If the Ipomoeophiles among you have been wondering what became of those Papua New Guinea sweetpotato seedlings, these pictures should provide an answer.

They've grown and turned into a bunch of small sweetpotato plants, just as I'd hoped.   It's interesting to see the diversity of form they show in leaf shape, leaf colour, habit and vigour. Sweetpotato is a hexaploid, highly heterozygous, obligate outcrosser, so seed raised plants are likely to show all sorts of random combinations of characters. What I'm hoping is that these ones, from stock high up in the mountains, will show increased hardiness in our climate.  No guarantees of course, but one can but try.  To help me in my selection process, I might well turn to the Sweetpotato Knowledge Portal to show me where I've been going wrong.

So the next step (late though it is) is to stick them in the ground and see how they cope with the Cornish summer; not for the first time, this seems to consist of alternating rain, gales and brief salvoes of scorching sunshine.

What now, kaukau? The answer's easy - I'll plant you out, tout de suite. But planting space at Oca Acres is running a bit low at present. Where now, kaukau: that's the real question.  

Comments

Unknown said…
Surprising variation in leaf shape. Space? You could always dig up that concrete.
Mark said…
Good luck. Are these day-length sensitive, do you know? Wondering whether you will have to trick them into starting tuberising.

Talet doing well twining like crazy, obviously sunshine in Glasgow is equivalent to shade in lower latitudes. Hopefully this success will give me enough appropriate rhizobia in the soil.
Mama Kaukau said…
Hey, they're looking good.
Rhizowen said…
Madeline: I hope they tolerate very cool weather - that would be, well, cool

Ian: there's a lot of variation in sweetpotato. I'm sure that the varieties commercially available could be improved upon with a bit of effort.
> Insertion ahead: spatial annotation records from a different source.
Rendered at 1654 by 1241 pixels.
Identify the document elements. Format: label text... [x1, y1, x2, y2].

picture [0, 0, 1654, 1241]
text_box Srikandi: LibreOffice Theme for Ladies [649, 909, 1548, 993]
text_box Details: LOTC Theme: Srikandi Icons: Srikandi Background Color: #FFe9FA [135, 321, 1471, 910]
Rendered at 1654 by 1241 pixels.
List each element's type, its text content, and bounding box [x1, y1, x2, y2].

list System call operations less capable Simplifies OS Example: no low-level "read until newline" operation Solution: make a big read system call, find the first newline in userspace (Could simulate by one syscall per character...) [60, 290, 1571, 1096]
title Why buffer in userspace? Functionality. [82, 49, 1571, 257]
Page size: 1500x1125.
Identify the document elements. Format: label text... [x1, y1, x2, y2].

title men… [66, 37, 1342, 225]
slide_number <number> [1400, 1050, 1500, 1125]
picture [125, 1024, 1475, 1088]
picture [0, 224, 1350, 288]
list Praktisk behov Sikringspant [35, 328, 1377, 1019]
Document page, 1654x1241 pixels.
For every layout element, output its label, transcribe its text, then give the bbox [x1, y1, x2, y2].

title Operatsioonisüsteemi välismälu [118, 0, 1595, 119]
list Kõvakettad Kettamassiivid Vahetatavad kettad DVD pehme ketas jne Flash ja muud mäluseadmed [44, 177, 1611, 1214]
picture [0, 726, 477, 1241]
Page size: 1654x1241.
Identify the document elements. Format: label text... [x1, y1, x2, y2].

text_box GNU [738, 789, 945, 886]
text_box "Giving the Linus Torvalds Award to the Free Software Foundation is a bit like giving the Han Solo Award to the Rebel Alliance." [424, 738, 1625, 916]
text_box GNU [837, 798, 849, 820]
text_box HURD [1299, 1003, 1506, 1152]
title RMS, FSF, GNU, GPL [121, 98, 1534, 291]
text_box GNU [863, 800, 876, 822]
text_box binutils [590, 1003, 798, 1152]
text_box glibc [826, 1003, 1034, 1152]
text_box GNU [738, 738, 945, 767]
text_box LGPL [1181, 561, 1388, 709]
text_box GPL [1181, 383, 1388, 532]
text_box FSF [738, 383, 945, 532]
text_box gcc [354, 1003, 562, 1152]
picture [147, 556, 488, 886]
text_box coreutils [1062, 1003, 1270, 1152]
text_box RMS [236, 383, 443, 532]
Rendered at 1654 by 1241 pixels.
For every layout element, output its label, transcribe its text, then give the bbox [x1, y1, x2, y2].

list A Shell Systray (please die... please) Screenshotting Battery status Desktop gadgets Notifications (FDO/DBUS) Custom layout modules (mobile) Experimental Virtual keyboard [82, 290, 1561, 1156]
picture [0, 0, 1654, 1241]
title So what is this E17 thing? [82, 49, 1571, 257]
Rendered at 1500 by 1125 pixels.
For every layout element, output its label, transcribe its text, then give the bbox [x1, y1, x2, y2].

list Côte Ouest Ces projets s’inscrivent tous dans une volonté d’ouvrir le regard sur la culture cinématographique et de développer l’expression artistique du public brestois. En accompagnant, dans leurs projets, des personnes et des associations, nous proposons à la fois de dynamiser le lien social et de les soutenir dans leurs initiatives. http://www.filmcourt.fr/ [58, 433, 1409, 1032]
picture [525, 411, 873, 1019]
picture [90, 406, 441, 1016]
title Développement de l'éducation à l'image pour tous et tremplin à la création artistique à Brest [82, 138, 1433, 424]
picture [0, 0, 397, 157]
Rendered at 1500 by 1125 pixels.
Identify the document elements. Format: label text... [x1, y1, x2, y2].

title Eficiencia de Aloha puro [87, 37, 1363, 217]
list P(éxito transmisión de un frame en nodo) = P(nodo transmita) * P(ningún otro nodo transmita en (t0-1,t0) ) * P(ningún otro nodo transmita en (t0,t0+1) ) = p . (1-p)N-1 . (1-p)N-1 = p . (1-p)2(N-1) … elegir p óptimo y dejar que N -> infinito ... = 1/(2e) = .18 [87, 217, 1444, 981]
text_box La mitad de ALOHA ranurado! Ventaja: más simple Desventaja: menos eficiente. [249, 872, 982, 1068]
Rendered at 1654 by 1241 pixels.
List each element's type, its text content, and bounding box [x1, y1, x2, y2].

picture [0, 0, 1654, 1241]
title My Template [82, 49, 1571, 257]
Couldn't dig up the concrete. we're in a conservation area and that would be destroying part of the vernacular architecture.

Mark: Certainly need short days for flowering. I suspect yields are a case of sufficient degree days and vine growth to get enough photosynthate transferred to the roots. We'll see. Good luck with the talet. They can certainly be quite vigorous. Let me know if they form nodules.

Mama Kakau I'm quite surprised by how well they've grown given the considerable neglect to which they have been subjected. They're fun.